The New Yorker‎: Transgender Rights and the End of the New South

Earlier that day, McCrory’s office had filed its own federal lawsuit, which attempted to protect the state from federal anti-discrimination action against H.B. 2. “North Carolina does not treat transgender employees differently,” according to the lawsuit. “All state employees are required to use the bathroom and changing facilities assigned to persons of their same biological sex, regardless of gender identity, or transgendered status.” Such bland assertions of neutrality have an infamous place in the law. Before the Supreme Court established a right to same-sex marriage, in 2015, North Carolina forbade gay and straight alike to wed members of the same sex. Before the Court invalidated laws against racial intermarriage, in 1967’s Loving v. Virginia, the state forbade both black and white people to marry someone of the other race. All these laws were defended on the grounds that they treated everyone alike. So, for that matter, were the original Jim Crow segregation laws. In 1896, upholding separate-but-equal accommodations, the Supreme Court held that, if “the enforced separation of the races stamps the colored race with a badge of inferiority,” this was “solely because the colored race chooses to put that construction on it.” [...]

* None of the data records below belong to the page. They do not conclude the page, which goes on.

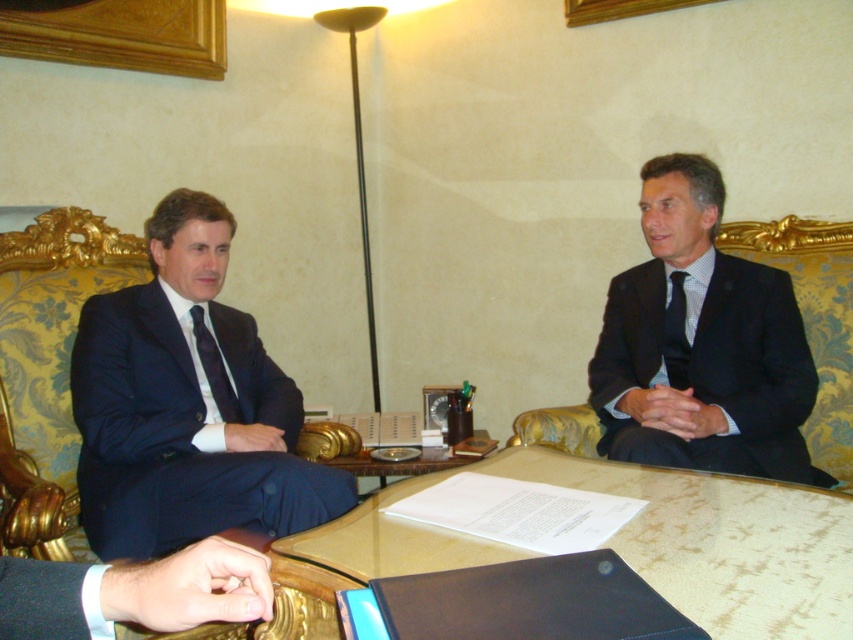
Is point (119, 497) positioned behind point (728, 333)?

No, it is not.

Is navy blue suit at left positioned at the back of matte black suit at right?

No, navy blue suit at left is closer to the viewer.

Where is `navy blue suit at left`? The image size is (853, 640). navy blue suit at left is located at coordinates (187, 404).

Image resolution: width=853 pixels, height=640 pixels. What do you see at coordinates (187, 404) in the screenshot? I see `navy blue suit at left` at bounding box center [187, 404].

Does point (161, 529) come farther from viewer compared to point (200, 353)?

No, it is not.

The image size is (853, 640). What are the coordinates of `navy blue suit at left` in the screenshot? It's located at (187, 404).

Can you confirm if matte black suit at right is positioned to the left of matte black tie at left?

In fact, matte black suit at right is to the right of matte black tie at left.

Between point (798, 438) and point (202, 368), which one is positioned behind?

Point (202, 368)

I want to click on matte black suit at right, so (x=701, y=344).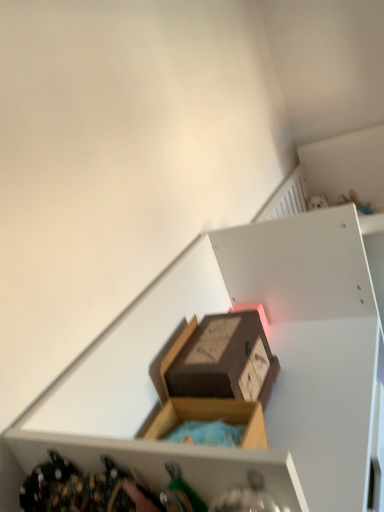
The width and height of the screenshot is (384, 512). What do you see at coordinates (221, 359) in the screenshot?
I see `matte brown box at center` at bounding box center [221, 359].

Locate an element on the screen. The height and width of the screenshot is (512, 384). matte brown box at center is located at coordinates (221, 359).

Find the location of `wooden box at upper center`. wooden box at upper center is located at coordinates (270, 346).

Image resolution: width=384 pixels, height=512 pixels. Describe the element at coordinates (270, 346) in the screenshot. I see `wooden box at upper center` at that location.

At what (x,y) coordinates should I click in order to perform the action: click on matte brown box at center. Please return your answer as a coordinate pair (x, y). This screenshot has height=512, width=384. Looking at the image, I should click on (221, 359).

Which is more to the right, matte brown box at center or wooden box at upper center?

From the viewer's perspective, wooden box at upper center appears more on the right side.

Between matte brown box at center and wooden box at upper center, which one is positioned in front?

wooden box at upper center is in front.

Which is closer to the camera, (241, 378) or (361, 506)?

Point (241, 378) is farther from the camera than point (361, 506).

From the image's perspective, who appears lower, matte brown box at center or wooden box at upper center?

wooden box at upper center is shown below in the image.

From a real-world perspective, between matte brown box at center and wooden box at upper center, who is vertically lower?

wooden box at upper center, from a real-world perspective.

Looking at their sizes, would you say matte brown box at center is wider or thinner than wooden box at upper center?

Clearly, matte brown box at center has less width compared to wooden box at upper center.

Consider the image. Considering the sizes of matte brown box at center and wooden box at upper center in the image, is matte brown box at center taller or shorter than wooden box at upper center?

In the image, matte brown box at center appears to be shorter than wooden box at upper center.

Based on their sizes in the image, would you say matte brown box at center is bigger or smaller than wooden box at upper center?

matte brown box at center is smaller than wooden box at upper center.

Is matte brown box at center not inside wooden box at upper center?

Trump’s version of the Republican Party, at least as he has expressed it in the primaries, liquidates both sides of McCrory’s strategy. On the cultural front, it turns away from personal and religious morality to stir up an us-versus-them energy with nationalist xenophobia. Economically, it replaces a blandly relentless laissez-faire program with aggrieved attacks on incompetent élites—sometimes in the name of tax cuts, sometimes in support of trade protectionism, universal health care, and rebuilding crumbling infrastructure. Trump’s primary campaign and Barack Obama’s Administration, in very different ways, have left Pat McCrory’s Republicanism with hardly any place to stand.